Well, we do lots of things. Most of the things we do are the same things anyone does with their kids. We play, we cook, we jump rope and chase her around the house, we teach her to do chores like make her bed and tidy her toys. It really looks like we are just interacting with her the way you would any child.
Everything we do with Esme is very intentional. We had to re-train ourselves to parent her the way she needed to be parented. We did this using RDI or Relationship Development Intervention. RDI is a therapy protocol for children or adults with ASD. There is no “too early” or “too late” – in fact, we use a lot of the stuff we learned in Esme’s RDI program when we interact with Haven.
So what is RDI? I once tried to explain it to someone and after around 30 minutes I think I actually saw them start to nod off. The theory behind it is very complicated. And really very simple.
The way we think of RDI is this; RDI teaches Esme how to learn from us, her parents.
It teaches her to want our approval, to seek our opinions, to use us as a guide for navigating her world. It teaches her to be less isolated and more dependant so that she can learn and move from dependence to independence – the way any other child would.
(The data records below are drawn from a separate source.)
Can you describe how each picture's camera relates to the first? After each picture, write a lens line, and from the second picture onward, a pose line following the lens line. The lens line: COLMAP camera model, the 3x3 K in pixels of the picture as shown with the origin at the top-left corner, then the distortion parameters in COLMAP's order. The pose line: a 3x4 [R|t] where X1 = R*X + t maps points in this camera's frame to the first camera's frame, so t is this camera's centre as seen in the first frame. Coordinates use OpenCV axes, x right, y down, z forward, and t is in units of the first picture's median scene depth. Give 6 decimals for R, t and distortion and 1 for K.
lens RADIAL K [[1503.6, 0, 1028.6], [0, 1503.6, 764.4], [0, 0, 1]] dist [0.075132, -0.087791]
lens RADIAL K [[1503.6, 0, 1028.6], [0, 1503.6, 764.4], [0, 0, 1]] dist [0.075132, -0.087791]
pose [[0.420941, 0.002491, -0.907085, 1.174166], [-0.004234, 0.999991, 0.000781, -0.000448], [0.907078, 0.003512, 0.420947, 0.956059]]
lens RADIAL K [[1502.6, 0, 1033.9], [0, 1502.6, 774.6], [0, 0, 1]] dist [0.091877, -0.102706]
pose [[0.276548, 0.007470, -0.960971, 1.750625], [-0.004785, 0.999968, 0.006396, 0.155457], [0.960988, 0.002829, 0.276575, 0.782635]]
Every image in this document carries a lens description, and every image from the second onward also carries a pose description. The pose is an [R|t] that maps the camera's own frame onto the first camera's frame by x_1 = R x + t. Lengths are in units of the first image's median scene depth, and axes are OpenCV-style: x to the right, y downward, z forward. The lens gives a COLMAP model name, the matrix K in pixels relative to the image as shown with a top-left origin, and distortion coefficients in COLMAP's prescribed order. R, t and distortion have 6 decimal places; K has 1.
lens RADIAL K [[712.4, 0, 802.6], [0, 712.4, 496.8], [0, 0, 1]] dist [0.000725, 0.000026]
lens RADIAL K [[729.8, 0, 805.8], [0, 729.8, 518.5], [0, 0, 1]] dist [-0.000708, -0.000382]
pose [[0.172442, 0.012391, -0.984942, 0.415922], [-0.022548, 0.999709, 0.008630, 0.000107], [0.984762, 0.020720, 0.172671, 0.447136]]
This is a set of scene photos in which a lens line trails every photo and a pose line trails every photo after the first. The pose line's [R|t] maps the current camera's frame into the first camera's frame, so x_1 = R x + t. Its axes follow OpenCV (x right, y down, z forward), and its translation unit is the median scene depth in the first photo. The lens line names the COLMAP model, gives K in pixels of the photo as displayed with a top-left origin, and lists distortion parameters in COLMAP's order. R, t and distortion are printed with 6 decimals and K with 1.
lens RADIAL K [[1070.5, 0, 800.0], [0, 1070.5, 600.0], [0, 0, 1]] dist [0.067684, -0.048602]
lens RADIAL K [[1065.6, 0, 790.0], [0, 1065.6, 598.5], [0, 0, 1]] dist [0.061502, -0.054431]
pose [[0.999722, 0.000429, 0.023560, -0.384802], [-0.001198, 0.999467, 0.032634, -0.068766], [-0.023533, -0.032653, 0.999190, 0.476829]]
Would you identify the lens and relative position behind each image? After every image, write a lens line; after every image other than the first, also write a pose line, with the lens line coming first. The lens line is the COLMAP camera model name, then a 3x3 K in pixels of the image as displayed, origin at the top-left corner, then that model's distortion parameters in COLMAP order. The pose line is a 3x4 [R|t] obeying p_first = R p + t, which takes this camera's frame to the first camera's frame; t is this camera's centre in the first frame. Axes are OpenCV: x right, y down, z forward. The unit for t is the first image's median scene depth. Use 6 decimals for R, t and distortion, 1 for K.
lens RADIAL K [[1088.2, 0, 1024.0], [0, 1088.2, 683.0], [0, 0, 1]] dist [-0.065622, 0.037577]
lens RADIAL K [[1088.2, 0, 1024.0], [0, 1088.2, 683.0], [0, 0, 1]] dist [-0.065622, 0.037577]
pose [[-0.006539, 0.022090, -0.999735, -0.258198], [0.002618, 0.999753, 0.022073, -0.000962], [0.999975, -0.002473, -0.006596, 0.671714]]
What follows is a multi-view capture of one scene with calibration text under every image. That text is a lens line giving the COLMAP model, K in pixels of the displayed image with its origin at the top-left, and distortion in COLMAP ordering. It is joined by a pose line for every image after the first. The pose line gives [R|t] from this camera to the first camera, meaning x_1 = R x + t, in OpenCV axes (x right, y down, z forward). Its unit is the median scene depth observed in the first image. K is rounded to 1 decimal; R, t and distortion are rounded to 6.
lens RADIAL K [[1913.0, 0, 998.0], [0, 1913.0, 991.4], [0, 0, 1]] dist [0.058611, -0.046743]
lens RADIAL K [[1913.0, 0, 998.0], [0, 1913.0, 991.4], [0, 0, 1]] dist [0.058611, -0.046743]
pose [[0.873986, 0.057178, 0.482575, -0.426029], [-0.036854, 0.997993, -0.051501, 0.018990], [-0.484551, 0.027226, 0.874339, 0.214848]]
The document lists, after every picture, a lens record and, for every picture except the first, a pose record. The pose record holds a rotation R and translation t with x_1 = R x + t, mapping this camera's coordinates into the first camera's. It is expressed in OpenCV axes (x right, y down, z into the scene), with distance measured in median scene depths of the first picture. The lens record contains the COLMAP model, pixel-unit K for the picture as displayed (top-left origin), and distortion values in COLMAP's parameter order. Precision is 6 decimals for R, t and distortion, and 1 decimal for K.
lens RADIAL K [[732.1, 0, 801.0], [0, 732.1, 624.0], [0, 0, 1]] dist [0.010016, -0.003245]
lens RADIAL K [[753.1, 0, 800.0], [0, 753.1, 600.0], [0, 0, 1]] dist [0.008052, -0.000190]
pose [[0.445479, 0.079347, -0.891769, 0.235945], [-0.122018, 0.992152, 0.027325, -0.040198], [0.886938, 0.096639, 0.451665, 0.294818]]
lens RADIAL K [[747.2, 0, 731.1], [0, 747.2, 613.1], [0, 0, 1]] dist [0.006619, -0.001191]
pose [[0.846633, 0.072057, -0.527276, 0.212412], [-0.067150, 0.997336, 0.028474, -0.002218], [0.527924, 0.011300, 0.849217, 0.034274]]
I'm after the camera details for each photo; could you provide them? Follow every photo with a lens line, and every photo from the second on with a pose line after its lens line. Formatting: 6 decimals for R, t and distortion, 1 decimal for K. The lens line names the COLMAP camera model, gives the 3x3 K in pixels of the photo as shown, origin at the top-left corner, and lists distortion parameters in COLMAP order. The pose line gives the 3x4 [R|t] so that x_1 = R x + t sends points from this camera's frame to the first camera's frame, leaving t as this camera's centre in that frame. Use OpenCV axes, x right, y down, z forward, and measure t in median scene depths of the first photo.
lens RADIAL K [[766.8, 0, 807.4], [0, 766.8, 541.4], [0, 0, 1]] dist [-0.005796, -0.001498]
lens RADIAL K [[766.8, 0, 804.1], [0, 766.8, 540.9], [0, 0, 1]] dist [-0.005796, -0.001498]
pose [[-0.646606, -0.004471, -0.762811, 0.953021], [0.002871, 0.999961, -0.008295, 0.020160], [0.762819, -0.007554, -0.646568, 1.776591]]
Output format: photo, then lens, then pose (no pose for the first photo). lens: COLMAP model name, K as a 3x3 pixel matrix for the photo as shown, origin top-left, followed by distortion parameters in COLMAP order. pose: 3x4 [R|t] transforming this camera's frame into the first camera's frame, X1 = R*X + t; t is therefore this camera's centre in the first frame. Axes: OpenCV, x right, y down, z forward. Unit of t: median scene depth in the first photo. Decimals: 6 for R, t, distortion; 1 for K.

Autism made her stop seeing the world as a place full of interesting things to learn and do and made her see it as a place full of scary, unpredictable things to run away from. Autism stopped her from developing the ability to use her parents and other adults as guides to deal with the world; she didn’t know when she was safe and when she was in trouble, clearly very little made sense to her. With no coping mechanism to deal with the scary and confusing world around her, she continued to turn inward, shutting herself off from the world and coping with dynamic situations by controlling them (I have never met a child with autism who couldn’t take control of any situation at any time – either by acting out or by shutting down.)
RDI has taught Esme that she can use Cameron and I to show her how to navigate the world. She looks to us for information, approval and reassurance. She is understanding how to calm herself without stimming and controlling. She is learning what we think is important in the world and paying attention to it.
Without working on speech, she has started talking.
Without working on behavior, she has stopped having as many tantrums.
Without working on sensory stuff, she has stopped stimming.
Her development is “normalizing”. She is happy and secure.
Is it a lot of work? Yes, but you wouldn’t know it by looking at us. RDI is a way of life, and once you know it, everything you do is another opportunity to teach. What looks like making a cake or doing the dishes is actually therapy around here.
So what is RDI? It is our families path out of the fear of autism and back to the joy!